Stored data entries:
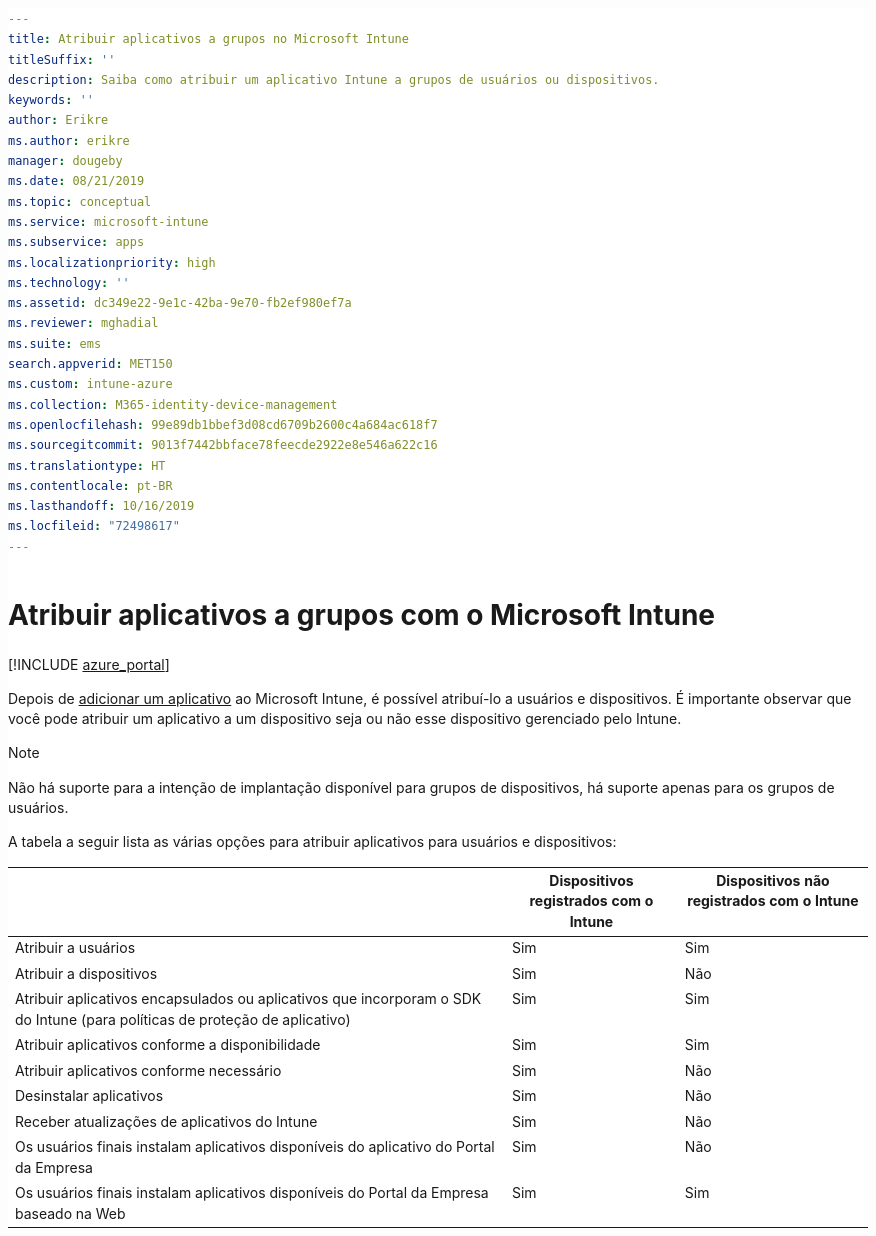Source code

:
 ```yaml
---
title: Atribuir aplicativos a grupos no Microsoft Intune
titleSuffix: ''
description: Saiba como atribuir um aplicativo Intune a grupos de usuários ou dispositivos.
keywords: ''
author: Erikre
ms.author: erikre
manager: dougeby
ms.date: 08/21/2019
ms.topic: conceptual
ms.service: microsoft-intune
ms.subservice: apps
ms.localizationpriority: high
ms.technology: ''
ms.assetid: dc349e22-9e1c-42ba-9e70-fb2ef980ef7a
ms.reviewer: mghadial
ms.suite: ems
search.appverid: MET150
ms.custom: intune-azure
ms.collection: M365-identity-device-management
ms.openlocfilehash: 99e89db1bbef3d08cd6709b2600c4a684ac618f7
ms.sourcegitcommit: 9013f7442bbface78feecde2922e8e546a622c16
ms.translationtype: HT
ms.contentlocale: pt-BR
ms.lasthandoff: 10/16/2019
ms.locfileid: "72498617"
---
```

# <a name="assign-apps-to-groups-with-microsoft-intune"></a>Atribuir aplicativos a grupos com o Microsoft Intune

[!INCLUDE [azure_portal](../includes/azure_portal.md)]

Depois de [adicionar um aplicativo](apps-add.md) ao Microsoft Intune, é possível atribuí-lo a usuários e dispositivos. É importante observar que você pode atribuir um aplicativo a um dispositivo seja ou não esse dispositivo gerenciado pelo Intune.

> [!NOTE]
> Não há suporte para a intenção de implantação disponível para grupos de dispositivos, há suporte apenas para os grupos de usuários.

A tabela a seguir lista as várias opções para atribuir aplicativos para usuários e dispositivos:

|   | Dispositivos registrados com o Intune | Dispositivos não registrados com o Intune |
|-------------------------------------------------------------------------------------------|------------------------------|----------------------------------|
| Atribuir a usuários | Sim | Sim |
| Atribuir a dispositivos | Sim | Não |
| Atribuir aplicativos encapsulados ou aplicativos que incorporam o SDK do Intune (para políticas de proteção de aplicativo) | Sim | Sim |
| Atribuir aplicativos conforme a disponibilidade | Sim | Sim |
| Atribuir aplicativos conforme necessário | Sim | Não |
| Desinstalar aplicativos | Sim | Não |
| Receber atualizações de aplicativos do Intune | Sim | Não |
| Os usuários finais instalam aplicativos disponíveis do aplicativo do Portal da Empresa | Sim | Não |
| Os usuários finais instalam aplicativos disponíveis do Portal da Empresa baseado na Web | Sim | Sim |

EXERCISE »
After removing the pictures, set down every record above exactly as it stands.

EXERCISE RESPONSE »
Source code

:
 ```yaml
---
title: Atribuir aplicativos a grupos no Microsoft Intune
titleSuffix: ''
description: Saiba como atribuir um aplicativo Intune a grupos de usuários ou dispositivos.
keywords: ''
author: Erikre
ms.author: erikre
manager: dougeby
ms.date: 08/21/2019
ms.topic: conceptual
ms.service: microsoft-intune
ms.subservice: apps
ms.localizationpriority: high
ms.technology: ''
ms.assetid: dc349e22-9e1c-42ba-9e70-fb2ef980ef7a
ms.reviewer: mghadial
ms.suite: ems
search.appverid: MET150
ms.custom: intune-azure
ms.collection: M365-identity-device-management
ms.openlocfilehash: 99e89db1bbef3d08cd6709b2600c4a684ac618f7
ms.sourcegitcommit: 9013f7442bbface78feecde2922e8e546a622c16
ms.translationtype: HT
ms.contentlocale: pt-BR
ms.lasthandoff: 10/16/2019
ms.locfileid: "72498617"
---
```

# <a name="assign-apps-to-groups-with-microsoft-intune"></a>Atribuir aplicativos a grupos com o Microsoft Intune

[!INCLUDE [azure_portal](../includes/azure_portal.md)]

Depois de [adicionar um aplicativo](apps-add.md) ao Microsoft Intune, é possível atribuí-lo a usuários e dispositivos. É importante observar que você pode atribuir um aplicativo a um dispositivo seja ou não esse dispositivo gerenciado pelo Intune.

> [!NOTE]
> Não há suporte para a intenção de implantação disponível para grupos de dispositivos, há suporte apenas para os grupos de usuários.

A tabela a seguir lista as várias opções para atribuir aplicativos para usuários e dispositivos:

|   | Dispositivos registrados com o Intune | Dispositivos não registrados com o Intune |
|-------------------------------------------------------------------------------------------|------------------------------|----------------------------------|
| Atribuir a usuários | Sim | Sim |
| Atribuir a dispositivos | Sim | Não |
| Atribuir aplicativos encapsulados ou aplicativos que incorporam o SDK do Intune (para políticas de proteção de aplicativo) | Sim | Sim |
| Atribuir aplicativos conforme a disponibilidade | Sim | Sim |
| Atribuir aplicativos conforme necessário | Sim | Não |
| Desinstalar aplicativos | Sim | Não |
| Receber atualizações de aplicativos do Intune | Sim | Não |
| Os usuários finais instalam aplicativos disponíveis do aplicativo do Portal da Empresa | Sim | Não |
| Os usuários finais instalam aplicativos disponíveis do Portal da Empresa baseado na Web | Sim | Sim |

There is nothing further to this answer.